Partnership Investments Limited is a capital market operator and several complaints were lodged with SEC and after investigation, the company and its principal officers were sanctioned. The MD of the company is Mr Victor Ogiewonye.
Oando Plc is a public quoted company that was investigated by the regulatory body. The SEC received a petition from Ansbury Investment Inc an indirect shareholder of Oando and another petition from another shareholder of Oando Plc Alhaji Dahiru Mangal, on May 2 and May 4, 2017, regarding Oando Plc.
SEC reviewed the petitions and constituted a technical committee to examine the conflicts, which recommended a forensic audit of the activities of Oando Plc.
Gwarzo told the House hearing that the Minister orally queried what power he has as DG of SEC to undertake such an exercise. At the meeting, the Minister threatened to relieve the SEC DG of his job.
Mounir Gwarzo, the SEC Director General, responded that the SEC was statutorily empowered to conduct the exercise in line with its statutory mandate.
Again, on October 20, 2017, at about 9am, the Minister summoned the SEC DG over the same Oando Plc issue. The Minister verbally, as Gwarzo told the hearing, instructed the SEC DG to lift the technical suspension placed on the shares of Oando Plc.
But the SEC DG explained to the Minister why the technical suspension should remain in the very best interest of protecting the integrity of the investments market and of protecting investors.
After series of back and forth, the DG received a letter on November 29, 2017, suspending him from office. Surprisingly, the issue of Oando Plc was not mentioned in the letter, instead, it contained three allegations which the Minister used in attempting to intimidate him into submitting to her verbal directive to discontinue the Oando audit.
The above Oando timeline as revealed during the House committee hearing brought to bear so many things.
From all the submissions, five major investigations were conducted by SEC in the last two years when Mrs Adeosun was the minister of finance.
But the Minister only decided to intervene in two, allowing due process to take its course on the remaining three. The promoters of the Oasis and Oando share the same ethnicity with the finance minister. Therefore, they must be protected at all cost and at the detriment of the companies’ investors.

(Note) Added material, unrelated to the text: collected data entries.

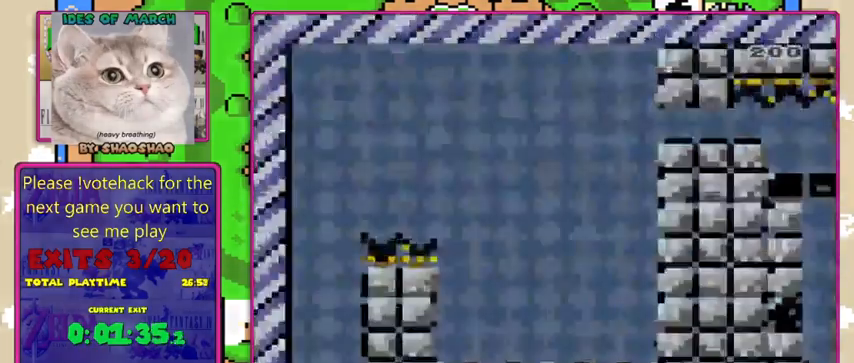
Gameplay with a controller (Nintendo layout); each line is a JSON object with the inputs held at the frame after it. "events" lists button and stick changes between this image and that frame as [ms after this image, input, new state], when the widget could be followed in between. Not read: L3 R3.
{"buttons": ["B", "Y"], "events": [[400, "B", "down"]]}
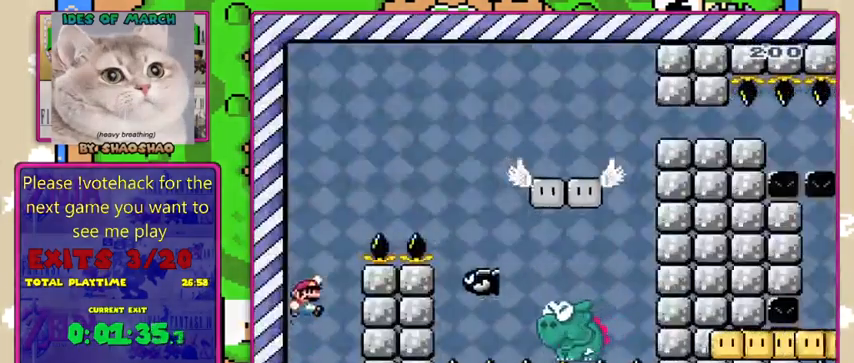
{"buttons": ["B", "Y", "DPAD_LEFT"], "events": [[133, "DPAD_RIGHT", "down"], [367, "DPAD_LEFT", "down"], [367, "DPAD_RIGHT", "up"]]}
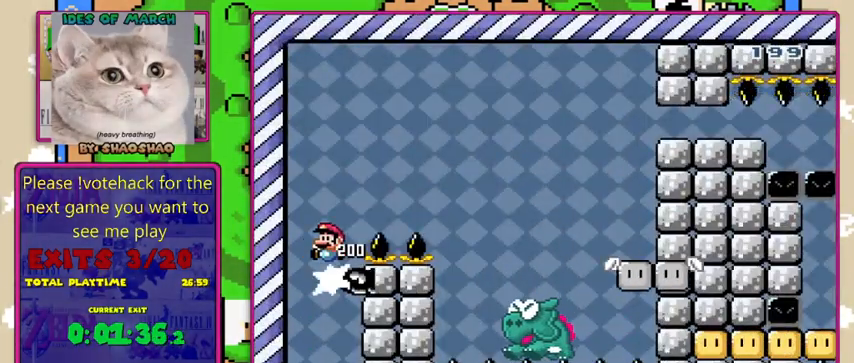
{"buttons": ["B", "Y", "DPAD_RIGHT"], "events": [[33, "DPAD_LEFT", "up"], [100, "DPAD_RIGHT", "down"]]}
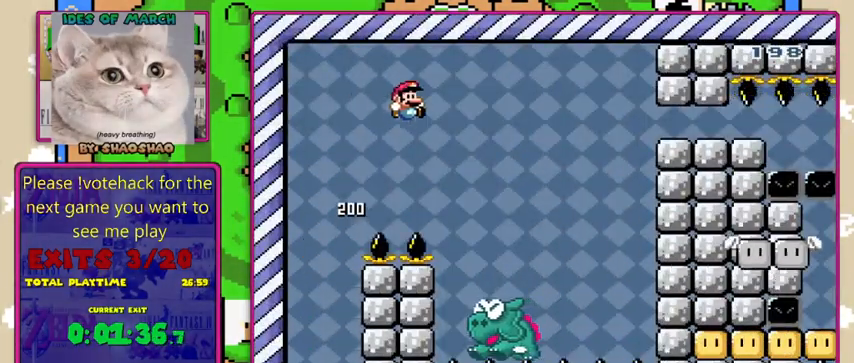
{"buttons": ["B", "Y", "DPAD_RIGHT"], "events": [[200, "DPAD_LEFT", "down"], [200, "DPAD_RIGHT", "up"], [400, "DPAD_LEFT", "up"], [500, "DPAD_RIGHT", "down"]]}
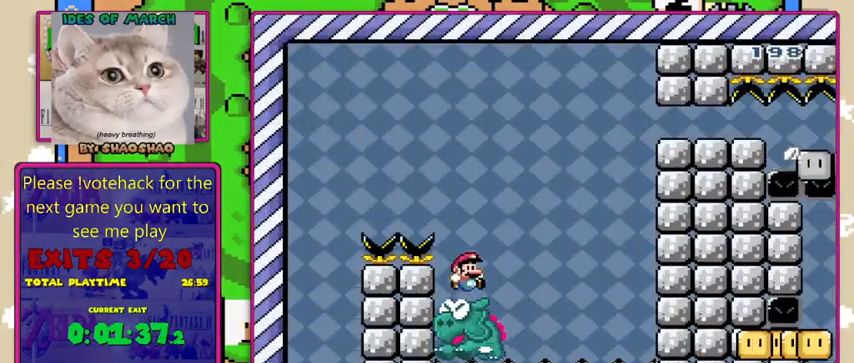
{"buttons": ["B", "Y", "DPAD_LEFT"], "events": [[233, "DPAD_RIGHT", "up"], [400, "DPAD_LEFT", "down"]]}
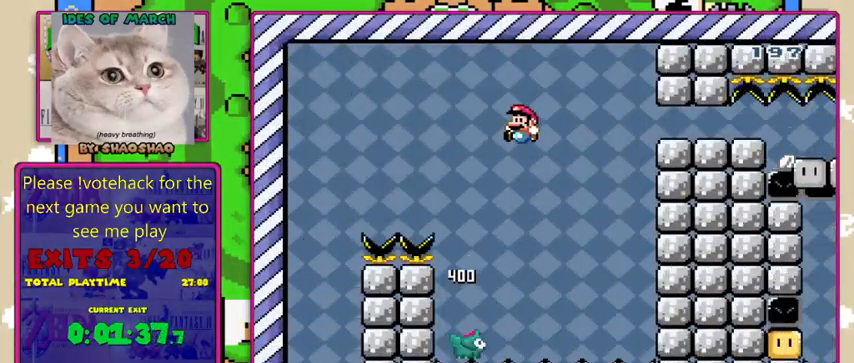
{"buttons": ["B", "Y"], "events": [[67, "DPAD_LEFT", "up"]]}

The three other companies, promoted by people outside the Minister’s ethnic group were allowed to face the full wrath of the law without any interference by the finance minister.
This development is indeed a dent in President Buhari’s concerted effort in building investors’ confidence in the capital market. It is by this, that the Minister’s action portends a grave danger to the integrity of the capital market and the market outlook in the international scene.
From the submissions at the National Assembly hearing, I was wondering how the minister tried to accuse the DG of receiving severance allowance and payment of special early retirement package (Golden handshake) which policies approved by the board of SEC years before he started working there.
It is also curious how the Minister, who is deeply involved in this matter, hurriedly set up an administrative panel of inquiry populated by her appointees who are also party to the Oando issue, to probe the DG. Like the DG said at the hearing, “as a regulator, I don’t have a political platform, and as such, black, white, religious and secular, rich and poor, man and woman, disabled and able, are all equal in my eye and should be treated fairly as humans.”
It is time President Buhari act to salvage the capital market from total collapse, by insisting that the institution is bigger than any individual in the country.
The choices, therefore, are two: allow the Oando’s investigation to continue to maintain the integrity of SEC and the market; or stop the Oando’s investigation and allow the integrity of SEC and the market to be rubbished.